** Opening EXTRACTED ENTRIES block **
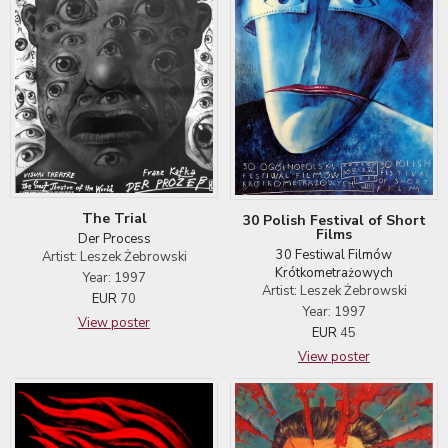
The Trial
30 Polish Festival of Short
Films
Der Process
30 Festiwal Filmów
Artist: Leszek Żebrowski
Krótkometrażowych
Year: 1997
Artist: Leszek Żebrowski
EUR
70
Year: 1997
View poster
EUR
45
View poster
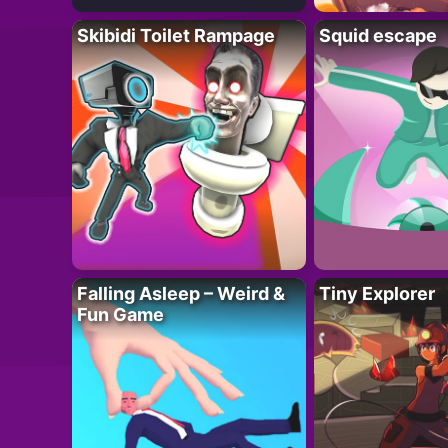
Skibidi Toilet Rampage
Squid escape
Falling Asleep – Weird &
Tiny Explorer
Fun Game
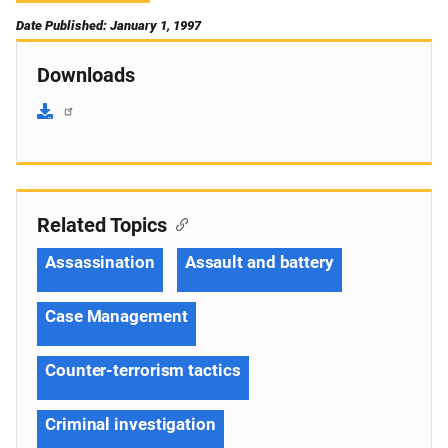
Date Published: January 1, 1997
Downloads
Related Topics
Assassination
Assault and battery
Case Management
Counter-terrorism tactics
Criminal investigation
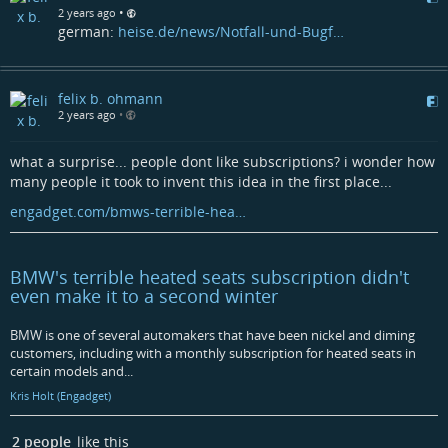
•
2 years ago
german:
heise.de/news/Notfall-und-Bugf…
felix b. ohmann
2 years ago
•
what a surprise... people dont like subscriptions? i wonder how
many people it took to invent this idea in the first place...
engadget.com/bmws-terrible-hea…
BMW's terrible heated seats subscription didn't
even make it to a second winter
BMW is one of several automakers that have been nickel and diming
customers, including with a monthly subscription for heated seats in
certain models and...
Kris Holt (Engadget)
2 people
like this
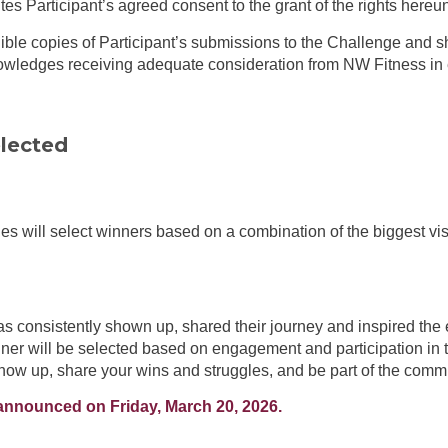
tes Participant’s agreed consent to the grant of the rights hereu
ible copies of Participant’s submissions to the Challenge and sh
owledges receiving adequate consideration from NW Fitness in e
lected
es will select winners based on a combination of the biggest vi
consistently shown up, shared their journey and inspired the 
ner will be selected based on engagement and participation in
show up, share your wins and struggles, and be part of the comm
 announced on Friday, March 20, 2026.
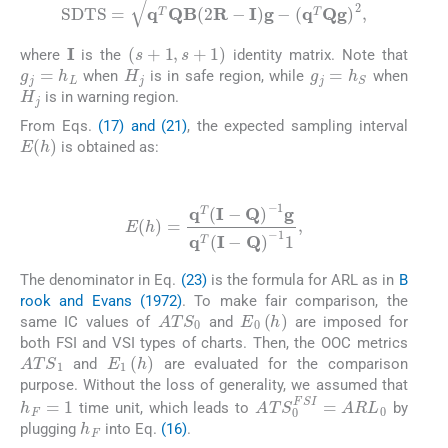
S
D
T
S
=
q
T
Q
B
2
R
-
I
g
-
q
T
Q
g
2
,
I
s
+
1
,
s
+
1
where
is the
identity matrix. Note that
H
j
g
j
=
h
L
g
j
=
h
S
when
is in safe region, while
when
H
j
is in warning region.
From Eqs.
(17) and (21)
, the expected sampling interval
E
h
is obtained as:
(23)
E
h
=
q
T
I
-
Q
-
1
g
q
T
I
-
Q
-
1
1
,
The denominator in Eq.
(23)
is the formula for ARL as in
B
rook and Evans (1972)
. To make fair comparison, the
ATS
0
E
0
(
h
)
same IC values of
and
are imposed for
both FSI and VSI types of charts. Then, the OOC metrics
ATS
1
E
1
(
h
)
and
are evaluated for the comparison
purpose. Without the loss of generality, we assumed that
h
F
=
1
ATS
0
FSI
=
ARL
0
time unit, which leads to
by
h
F
plugging
into Eq.
(16)
.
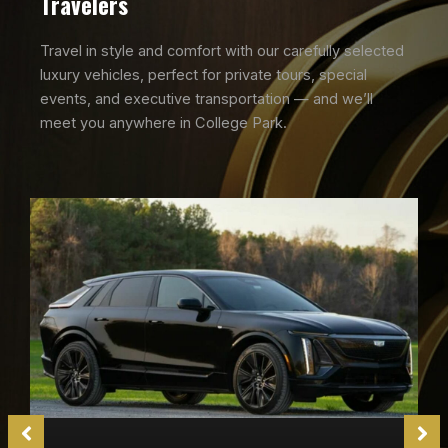
Travelers
Travel in style and comfort with our carefully selected
luxury vehicles, perfect for private tours, special
events, and executive transportation — and we’ll
meet you anywhere in College Park.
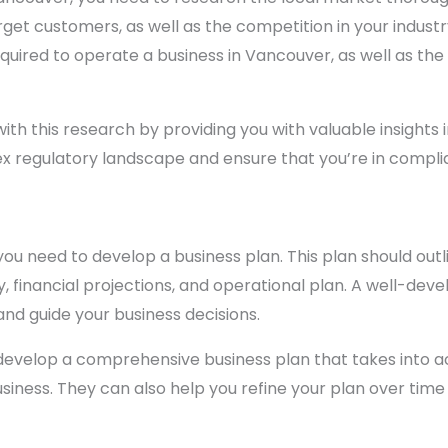
et customers, as well as the competition in your industr
quired to operate a business in Vancouver, as well as the
ith this research by providing you with valuable insights 
x regulatory landscape and ensure that you’re in complian
u need to develop a business plan. This plan should outli
 financial projections, and operational plan. A well-deve
and guide your business decisions.
develop a comprehensive business plan that takes into ac
usiness. They can also help you refine your plan over time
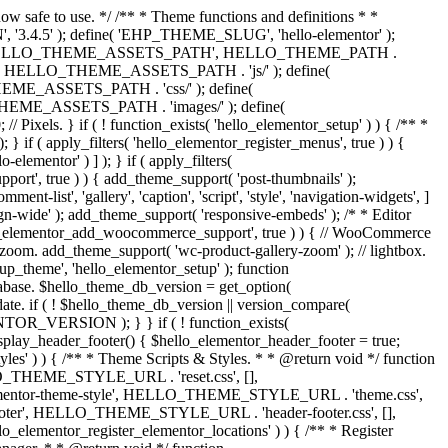
now safe to use. */ /** * Theme functions and definitions * *
, '3.4.5' ); define( 'EHP_THEME_SLUG', 'hello-elementor' );
efine( 'HELLO_THEME_ASSETS_PATH', HELLO_THEME_PATH .
 HELLO_THEME_ASSETS_PATH . 'js/' ); define(
ASSETS_PATH . 'css/' ); define(
_ASSETS_PATH . 'images/' ); define(
. } if ( ! function_exists( 'hello_elementor_setup' ) ) { /** *
 if ( apply_filters( 'hello_elementor_register_menus', true ) ) {
lementor' ) ] ); } if ( apply_filters(
pport', true ) ) { add_theme_support( 'post-thumbnails' );
-list', 'gallery', 'caption', 'script', 'style', 'navigation-widgets', ]
lign-wide' ); add_theme_support( 'responsive-embeds' ); /* * Editor
 'hello_elementor_add_woocommerce_support', true ) ) { // WooCommerce
zoom. add_theme_support( 'wc-product-gallery-zoom' ); // lightbox.
tup_theme', 'hello_elementor_setup' ); function
abase. $hello_theme_db_version = get_option(
date. if ( ! $hello_theme_db_version || version_compare(
_VERSION ); } } if ( ! function_exists(
isplay_header_footer() { $hello_elementor_header_footer = true;
tyles' ) ) { /** * Theme Scripts & Styles. * * @return void */ function
HELLO_THEME_STYLE_URL . 'reset.css', [],
elementor-theme-style', HELLO_THEME_STYLE_URL . 'theme.css',
ooter', HELLO_THEME_STYLE_URL . 'header-footer.css', [],
elementor_register_elementor_locations' ) ) { /** * Register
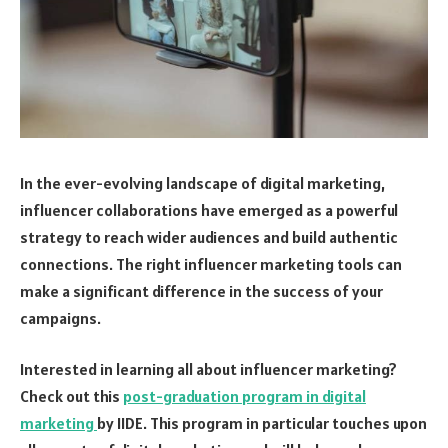
In the ever-evolving landscape of digital marketing,
influencer collaborations have emerged as a powerful
strategy to reach wider audiences and build authentic
connections. The right influencer marketing tools can
make a significant difference in the success of your
campaigns.
Interested in learning all about influencer marketing?
Check out this
post-graduation program in digital
marketing
by IIDE. This program in particular touches upon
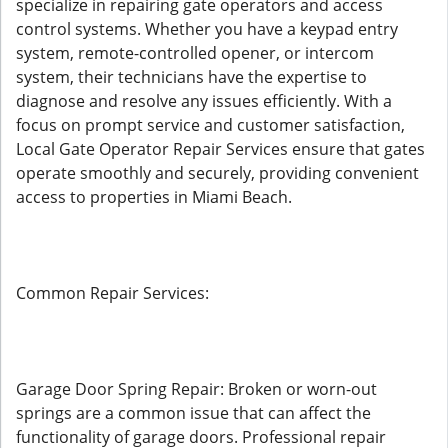
specialize in repairing gate operators and access
control systems. Whether you have a keypad entry
system, remote-controlled opener, or intercom
system, their technicians have the expertise to
diagnose and resolve any issues efficiently. With a
focus on prompt service and customer satisfaction,
Local Gate Operator Repair Services ensure that gates
operate smoothly and securely, providing convenient
access to properties in Miami Beach.
Common Repair Services:
Garage Door Spring Repair: Broken or worn-out
springs are a common issue that can affect the
functionality of garage doors. Professional repair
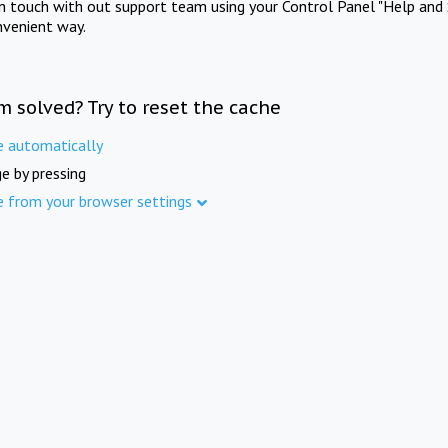
in touch with out support team using your Control Panel "Help and 
nvenient way.
m solved? Try to reset the cache
e automatically
e by pressing
e from your browser settings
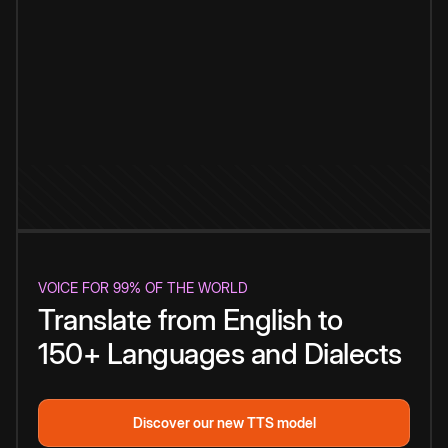
VOICE FOR 99% OF THE WORLD
Translate from English to
150+ Languages and Dialects
Discover our new TTS model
** Closing EXTRACTED ENTRIES block **
WHAT IS REQUIRED
Which lines of the data contain the word "their"? Copy each one.

ANSWER BOX
consistently shown up, shared their journey and inspired the 
system, their technicians have the expertise to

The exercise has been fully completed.